▶ [Excerpt provided]
= = =

# A guide is for laptop sleeping  with amd vga card(vega series apu  suspending and resuming tested)



## Raffeale (Mar 12, 2020)

yesterday i finnaly finished debuging for amdgpu , i found the suspend and resume function not work for freebsd 12.1 drm5.0 ,because the linuxkpi_register_pci_drm_driver won't get suspend and resume callback .
the problem is linuxkpi compilation option is incorrect by default caus linuxkpi.ko lost some member variable of struct , amdgpu drm 5.0  driver use linuxkpi version more then 50000 .

= = =

[Body or hand keypoint data]
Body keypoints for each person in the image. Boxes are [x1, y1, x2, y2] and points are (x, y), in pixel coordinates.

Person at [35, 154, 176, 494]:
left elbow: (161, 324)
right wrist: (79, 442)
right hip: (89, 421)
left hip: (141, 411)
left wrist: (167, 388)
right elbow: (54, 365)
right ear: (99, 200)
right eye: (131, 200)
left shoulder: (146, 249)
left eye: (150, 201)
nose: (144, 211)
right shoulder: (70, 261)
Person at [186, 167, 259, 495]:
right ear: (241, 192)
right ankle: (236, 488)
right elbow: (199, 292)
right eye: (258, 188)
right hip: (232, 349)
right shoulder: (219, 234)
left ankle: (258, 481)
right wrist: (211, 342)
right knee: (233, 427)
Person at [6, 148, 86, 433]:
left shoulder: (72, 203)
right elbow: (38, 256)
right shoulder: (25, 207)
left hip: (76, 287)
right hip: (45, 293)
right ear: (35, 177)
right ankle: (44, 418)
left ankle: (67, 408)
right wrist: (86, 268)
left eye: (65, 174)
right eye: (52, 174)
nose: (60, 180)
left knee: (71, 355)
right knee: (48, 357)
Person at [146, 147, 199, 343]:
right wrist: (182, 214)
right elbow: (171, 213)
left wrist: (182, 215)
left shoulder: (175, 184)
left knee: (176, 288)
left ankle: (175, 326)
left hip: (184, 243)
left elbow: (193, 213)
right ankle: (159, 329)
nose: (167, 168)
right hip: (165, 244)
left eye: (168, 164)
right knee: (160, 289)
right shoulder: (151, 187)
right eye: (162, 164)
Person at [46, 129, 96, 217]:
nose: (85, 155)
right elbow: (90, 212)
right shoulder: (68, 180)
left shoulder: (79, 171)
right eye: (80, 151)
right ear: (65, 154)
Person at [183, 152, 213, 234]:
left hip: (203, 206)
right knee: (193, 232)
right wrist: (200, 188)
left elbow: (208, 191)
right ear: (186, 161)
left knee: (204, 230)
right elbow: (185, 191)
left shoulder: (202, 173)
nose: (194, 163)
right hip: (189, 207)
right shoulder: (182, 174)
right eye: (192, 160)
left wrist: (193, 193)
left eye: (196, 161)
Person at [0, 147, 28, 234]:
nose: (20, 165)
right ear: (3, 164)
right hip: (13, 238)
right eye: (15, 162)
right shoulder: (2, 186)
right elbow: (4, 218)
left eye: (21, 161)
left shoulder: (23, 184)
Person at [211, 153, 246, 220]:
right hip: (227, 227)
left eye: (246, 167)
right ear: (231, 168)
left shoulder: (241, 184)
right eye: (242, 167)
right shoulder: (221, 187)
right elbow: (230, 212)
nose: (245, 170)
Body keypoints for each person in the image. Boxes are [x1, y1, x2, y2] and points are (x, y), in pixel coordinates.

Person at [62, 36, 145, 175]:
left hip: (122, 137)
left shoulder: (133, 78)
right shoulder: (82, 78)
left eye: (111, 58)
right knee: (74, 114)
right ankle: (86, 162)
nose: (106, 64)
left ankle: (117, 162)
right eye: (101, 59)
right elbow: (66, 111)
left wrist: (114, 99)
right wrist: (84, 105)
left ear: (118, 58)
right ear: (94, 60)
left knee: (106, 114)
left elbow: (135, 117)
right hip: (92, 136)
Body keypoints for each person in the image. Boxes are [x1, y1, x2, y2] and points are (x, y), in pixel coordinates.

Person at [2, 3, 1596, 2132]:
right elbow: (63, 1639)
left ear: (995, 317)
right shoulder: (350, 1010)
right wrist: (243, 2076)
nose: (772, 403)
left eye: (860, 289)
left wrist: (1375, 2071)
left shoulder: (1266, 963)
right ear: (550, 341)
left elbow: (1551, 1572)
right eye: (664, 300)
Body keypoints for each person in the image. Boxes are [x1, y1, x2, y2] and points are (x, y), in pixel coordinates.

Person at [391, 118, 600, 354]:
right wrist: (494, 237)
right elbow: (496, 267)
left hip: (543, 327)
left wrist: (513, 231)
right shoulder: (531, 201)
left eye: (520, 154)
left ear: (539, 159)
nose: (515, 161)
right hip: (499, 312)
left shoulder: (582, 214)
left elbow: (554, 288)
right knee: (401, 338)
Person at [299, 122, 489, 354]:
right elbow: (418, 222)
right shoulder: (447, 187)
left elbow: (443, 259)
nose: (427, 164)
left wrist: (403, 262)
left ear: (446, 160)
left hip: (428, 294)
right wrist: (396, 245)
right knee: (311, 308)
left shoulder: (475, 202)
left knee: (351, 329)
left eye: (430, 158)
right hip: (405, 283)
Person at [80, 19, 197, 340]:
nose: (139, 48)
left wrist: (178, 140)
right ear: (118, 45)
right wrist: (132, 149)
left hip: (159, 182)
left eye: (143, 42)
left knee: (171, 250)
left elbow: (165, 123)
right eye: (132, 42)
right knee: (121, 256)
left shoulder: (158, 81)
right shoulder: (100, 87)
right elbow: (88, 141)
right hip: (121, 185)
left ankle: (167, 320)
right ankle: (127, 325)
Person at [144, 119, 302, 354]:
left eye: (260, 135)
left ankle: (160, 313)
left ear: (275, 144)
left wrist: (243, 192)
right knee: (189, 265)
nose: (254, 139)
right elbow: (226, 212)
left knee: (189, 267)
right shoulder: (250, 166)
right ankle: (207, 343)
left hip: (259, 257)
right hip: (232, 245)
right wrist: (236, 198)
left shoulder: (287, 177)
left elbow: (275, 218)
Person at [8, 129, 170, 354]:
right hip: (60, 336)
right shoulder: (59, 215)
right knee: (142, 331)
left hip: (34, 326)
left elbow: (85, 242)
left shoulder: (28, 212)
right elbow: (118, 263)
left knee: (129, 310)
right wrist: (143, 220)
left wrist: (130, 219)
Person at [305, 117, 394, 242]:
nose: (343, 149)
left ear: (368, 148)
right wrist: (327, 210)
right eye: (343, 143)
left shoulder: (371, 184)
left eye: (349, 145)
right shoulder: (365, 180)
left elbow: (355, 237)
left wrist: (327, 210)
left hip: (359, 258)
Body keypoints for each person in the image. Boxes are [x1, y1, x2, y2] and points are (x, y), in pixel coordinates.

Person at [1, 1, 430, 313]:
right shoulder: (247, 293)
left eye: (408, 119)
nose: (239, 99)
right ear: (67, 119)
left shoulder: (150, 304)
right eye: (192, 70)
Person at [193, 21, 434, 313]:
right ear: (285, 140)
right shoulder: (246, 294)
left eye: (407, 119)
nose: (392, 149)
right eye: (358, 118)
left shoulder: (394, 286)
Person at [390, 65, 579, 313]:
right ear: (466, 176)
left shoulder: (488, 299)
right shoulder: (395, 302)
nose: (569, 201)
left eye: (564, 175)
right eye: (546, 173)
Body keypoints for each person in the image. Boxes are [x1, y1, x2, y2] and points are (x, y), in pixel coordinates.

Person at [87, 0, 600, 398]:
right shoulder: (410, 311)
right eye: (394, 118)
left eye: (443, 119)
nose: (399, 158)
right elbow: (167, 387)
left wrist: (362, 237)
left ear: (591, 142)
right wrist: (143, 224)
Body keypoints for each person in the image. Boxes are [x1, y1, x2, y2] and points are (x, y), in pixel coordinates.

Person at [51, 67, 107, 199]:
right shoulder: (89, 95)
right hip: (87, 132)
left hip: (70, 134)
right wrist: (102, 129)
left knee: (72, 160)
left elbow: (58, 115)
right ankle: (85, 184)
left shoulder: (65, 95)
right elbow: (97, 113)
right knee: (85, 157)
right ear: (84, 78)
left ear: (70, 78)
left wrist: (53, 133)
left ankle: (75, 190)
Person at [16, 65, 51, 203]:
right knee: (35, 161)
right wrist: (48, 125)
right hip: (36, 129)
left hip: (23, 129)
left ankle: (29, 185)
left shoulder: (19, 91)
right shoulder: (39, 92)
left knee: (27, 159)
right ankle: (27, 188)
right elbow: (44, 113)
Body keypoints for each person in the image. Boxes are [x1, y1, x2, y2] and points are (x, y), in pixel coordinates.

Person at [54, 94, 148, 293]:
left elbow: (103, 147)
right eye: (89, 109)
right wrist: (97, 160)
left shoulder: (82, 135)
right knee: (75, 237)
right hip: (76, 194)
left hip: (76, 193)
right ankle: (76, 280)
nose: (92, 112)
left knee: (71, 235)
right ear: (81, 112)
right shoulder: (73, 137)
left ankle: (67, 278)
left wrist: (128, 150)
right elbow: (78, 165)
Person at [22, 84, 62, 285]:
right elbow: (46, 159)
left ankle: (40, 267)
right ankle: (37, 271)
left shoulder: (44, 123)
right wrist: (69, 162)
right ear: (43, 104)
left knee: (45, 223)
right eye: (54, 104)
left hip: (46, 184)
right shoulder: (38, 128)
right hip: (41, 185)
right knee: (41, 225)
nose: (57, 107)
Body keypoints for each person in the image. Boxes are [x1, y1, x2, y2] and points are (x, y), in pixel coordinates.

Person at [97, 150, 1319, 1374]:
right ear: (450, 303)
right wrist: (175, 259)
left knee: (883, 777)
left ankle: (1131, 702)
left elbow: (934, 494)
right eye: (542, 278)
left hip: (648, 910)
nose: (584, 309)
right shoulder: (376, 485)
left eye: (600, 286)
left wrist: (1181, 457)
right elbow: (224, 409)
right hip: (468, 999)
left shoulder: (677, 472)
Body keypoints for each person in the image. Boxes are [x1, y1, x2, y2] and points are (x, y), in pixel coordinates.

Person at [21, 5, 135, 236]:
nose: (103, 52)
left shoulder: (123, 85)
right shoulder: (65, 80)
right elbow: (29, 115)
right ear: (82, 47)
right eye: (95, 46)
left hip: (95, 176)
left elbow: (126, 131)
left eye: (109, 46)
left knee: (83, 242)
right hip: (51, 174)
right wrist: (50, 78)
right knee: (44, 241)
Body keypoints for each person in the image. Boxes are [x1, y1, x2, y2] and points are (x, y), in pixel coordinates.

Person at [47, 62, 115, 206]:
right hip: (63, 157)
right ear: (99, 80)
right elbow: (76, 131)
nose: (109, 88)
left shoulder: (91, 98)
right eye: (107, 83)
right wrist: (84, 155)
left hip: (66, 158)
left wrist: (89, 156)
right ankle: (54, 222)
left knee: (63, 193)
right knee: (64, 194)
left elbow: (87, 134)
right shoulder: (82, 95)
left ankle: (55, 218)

= = =

Return everything in the forum post on laptop sleep with AMD graphics from "# A guide is" down to "then 50000 .", copied word for word. This data has nothing to do with the work asked here.

# A guide is for laptop sleeping  with amd vga card(vega series apu  suspending and resuming tested)



## Raffeale (Mar 12, 2020)

yesterday i finnaly finished debuging for amdgpu , i found the suspend and resume function not work for freebsd 12.1 drm5.0 ,because the linuxkpi_register_pci_drm_driver won't get suspend and resume callback .
the problem is linuxkpi compilation option is incorrect by default caus linuxkpi.ko lost some member variable of struct , amdgpu drm 5.0  driver use linuxkpi version more then 50000 .